# Start of PROVIDED RECORDS

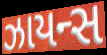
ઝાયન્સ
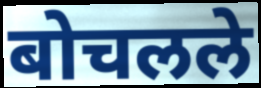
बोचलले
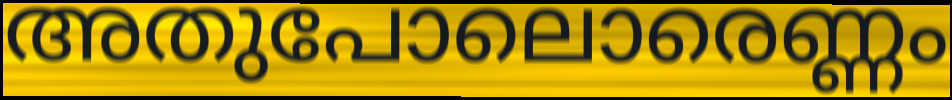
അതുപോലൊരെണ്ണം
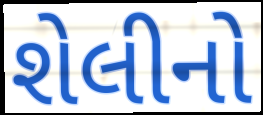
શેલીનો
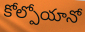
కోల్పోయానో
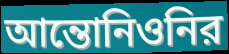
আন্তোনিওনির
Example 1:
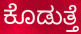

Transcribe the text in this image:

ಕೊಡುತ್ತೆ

# End of PROVIDED RECORDS
# Start of PROVIDED RECORDS

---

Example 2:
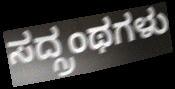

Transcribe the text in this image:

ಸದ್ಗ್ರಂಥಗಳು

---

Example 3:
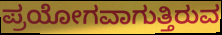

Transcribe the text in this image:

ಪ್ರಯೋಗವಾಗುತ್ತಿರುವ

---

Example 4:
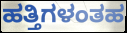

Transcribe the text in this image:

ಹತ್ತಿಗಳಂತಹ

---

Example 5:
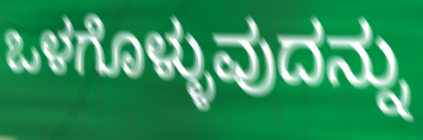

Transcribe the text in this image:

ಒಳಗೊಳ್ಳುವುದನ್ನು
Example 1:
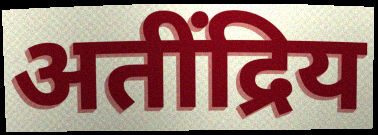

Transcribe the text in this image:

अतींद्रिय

# End of PROVIDED RECORDS

▸ **WRITTEN TASK**
Find every line in the records above that contains the word "Example", and copy each of those lines. Matches must have the same capitalization.

▸ **EXERCISE RESPONSE**
Example 1:
Example 2:
Example 3:
Example 4:
Example 5:
Example 1:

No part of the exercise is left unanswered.